In 1995, a 32-year-old failed medical student called Brian MacKinnon became a global news story and a legend when it emerged he had, two years earlier, posed as a teenager called Brandon Lee to reattend his old school, Glasgow’s Bearsden Academy, taught by his old teachers who did not recognise him, just so that he could retake his Higher exams and reapply to medical schools, which would not admit people over 30.
One of his classmates was Jono McLeod, and it is McLeod who has directed this film about MacKinnon’s extraordinary true-life tragicomedy, interviewing his school contemporaries and using animated sequences with Lulu and Clare Grogan voicing incidental characters. He also interviews MacKinnon himself who did not want to appear on camera, lip-synched instead by the actor Alan Cumming. It’s a verbatim-cinema effect which is intriguing if misleading. Cumming has a naturally approachable, sympathetic face whereas MacKinnon’s is blanker and more mask-like.

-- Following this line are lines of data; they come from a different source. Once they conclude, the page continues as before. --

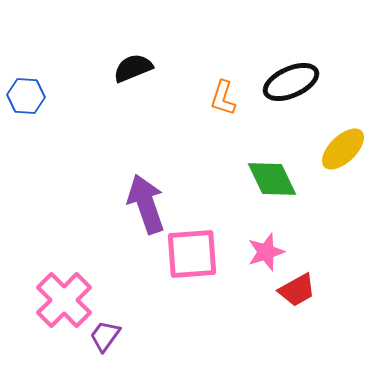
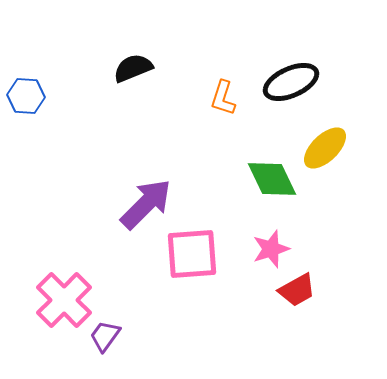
yellow ellipse: moved 18 px left, 1 px up
purple arrow: rotated 64 degrees clockwise
pink star: moved 5 px right, 3 px up
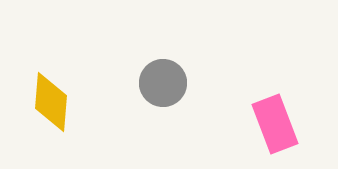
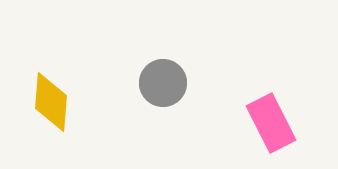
pink rectangle: moved 4 px left, 1 px up; rotated 6 degrees counterclockwise
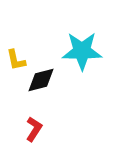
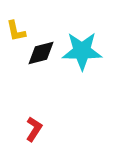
yellow L-shape: moved 29 px up
black diamond: moved 27 px up
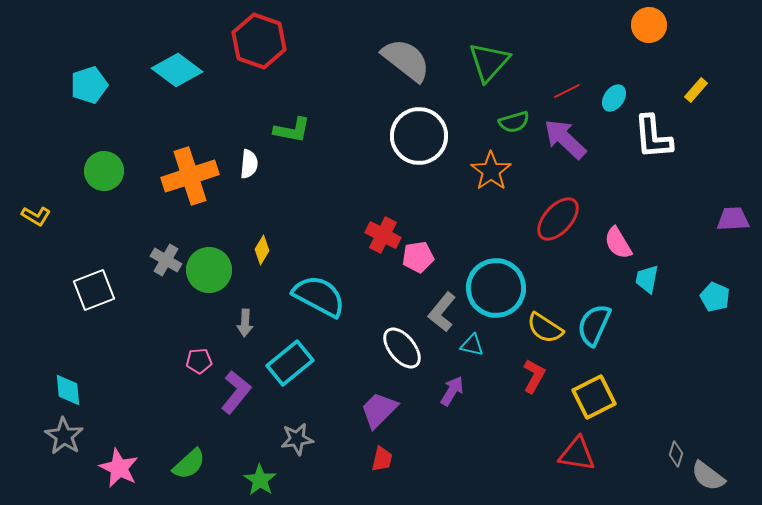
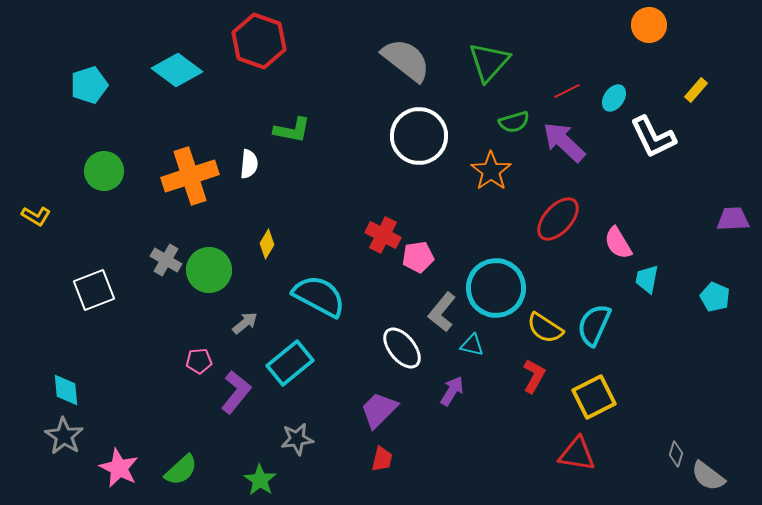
white L-shape at (653, 137): rotated 21 degrees counterclockwise
purple arrow at (565, 139): moved 1 px left, 3 px down
yellow diamond at (262, 250): moved 5 px right, 6 px up
gray arrow at (245, 323): rotated 132 degrees counterclockwise
cyan diamond at (68, 390): moved 2 px left
green semicircle at (189, 464): moved 8 px left, 6 px down
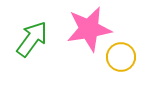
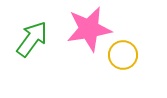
yellow circle: moved 2 px right, 2 px up
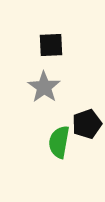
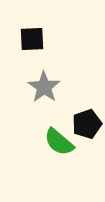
black square: moved 19 px left, 6 px up
green semicircle: rotated 60 degrees counterclockwise
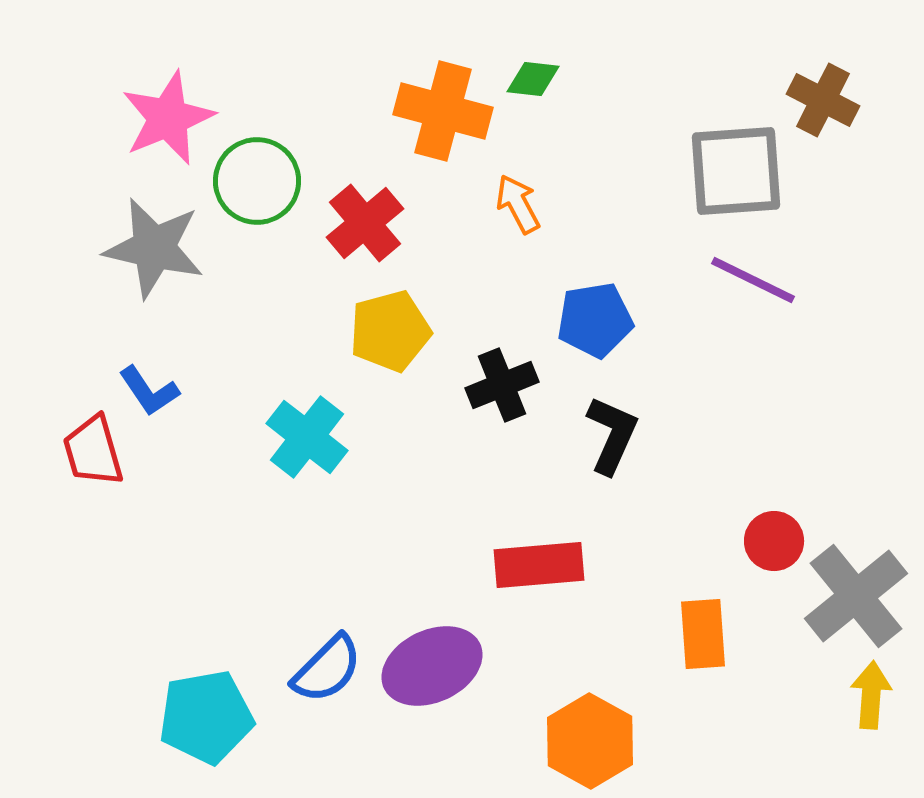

With staggering chutzpah, this grown man, not so very far from middle age, put on a school uniform and bluffed his way through class, befuddled pupils who didn’t want to mention how weirdly old he looked, delighted teachers with his intelligence and maturity and even took the starring role in the school play, South Pacific, to universal acclaim, singing the line: “Younger than springtime am I …!” He had to kiss his 16-year-old leading lady, a disputed moment which is the subject of this film’s great revelation. MacKinnon avoided having to present a birth certificate to the teacher in charge of admissions – who declined to be interviewed – bamboozling her with a preposterous tale about having been privately tutored as he travelled around Canada with his now dead opera-singer mother who was estranged from his university professor dad.
He might have got away with it entirely. In fact, he did get away with it entirely, in that he was admitted to Dundee University’s medical school, but thrown out in his first year when the scandal emerged, either because a classmate had seen his passport while on a Spanish holiday with him or because MacKinnon couldn’t help confessing – it’s not entirely clear.

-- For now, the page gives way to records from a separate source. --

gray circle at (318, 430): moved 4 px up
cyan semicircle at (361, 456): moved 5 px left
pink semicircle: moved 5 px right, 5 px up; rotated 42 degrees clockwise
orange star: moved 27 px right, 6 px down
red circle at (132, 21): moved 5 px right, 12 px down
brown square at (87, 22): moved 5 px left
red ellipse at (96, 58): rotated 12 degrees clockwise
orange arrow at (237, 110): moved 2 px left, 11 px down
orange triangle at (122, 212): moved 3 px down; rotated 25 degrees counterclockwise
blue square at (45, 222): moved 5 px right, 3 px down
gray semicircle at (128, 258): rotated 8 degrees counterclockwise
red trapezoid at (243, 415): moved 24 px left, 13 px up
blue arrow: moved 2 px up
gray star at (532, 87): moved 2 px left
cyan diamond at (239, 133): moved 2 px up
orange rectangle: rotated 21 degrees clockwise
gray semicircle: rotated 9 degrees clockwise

Which brings us to the semi-acknowledged elephant in the room. Wasn’t there something revoltingly inappropriate in this thirtysomething male consorting with teenage girls? Fascinatingly, everyone in the South Pacific cast (including MacKinnon and his leading lady) and everyone who saw it, remembers the climactic onstage kiss being embarrassing, sure, because it was such an awkward platonic peck. But then McLeod shows the video taken of the performance, which reveals something very different: a pretty definite kiss. Groupthink memory is trumped by the facts. Then there is the sad issue of MacKinnon’s elderly mother and how much she knew about his fraud.
This is a film which could be put alongside other “faker” films, like Louis Myles’s Kaiser: The Greatest Footballer Never to Play Football or Bart Layton’s The Imposter, in that it shows us not just a rational trickster who is coolly carrying off a dangerous pretence to get what he wants, but as someone in the grip of something beyond his conscious control. And you could compare it to many high school movies: after all, the whole high school movie genre is driven by thirtysomething screenwriters who are obsessed with their school days.
My own theory is that MacKinnon’s spectacular dysfunctional meltdown helped create the market for the explosively popular, but toxically nostalgic website Friends Reunited, launched five years later in 2000. He was the guy crazy enough to live the dream: not the dream of being a medical student (which is entirely incidental to the story) but the dream (or nightmare) of being a teenager for a second time.
• My Old School is released on 19 August in cinemas.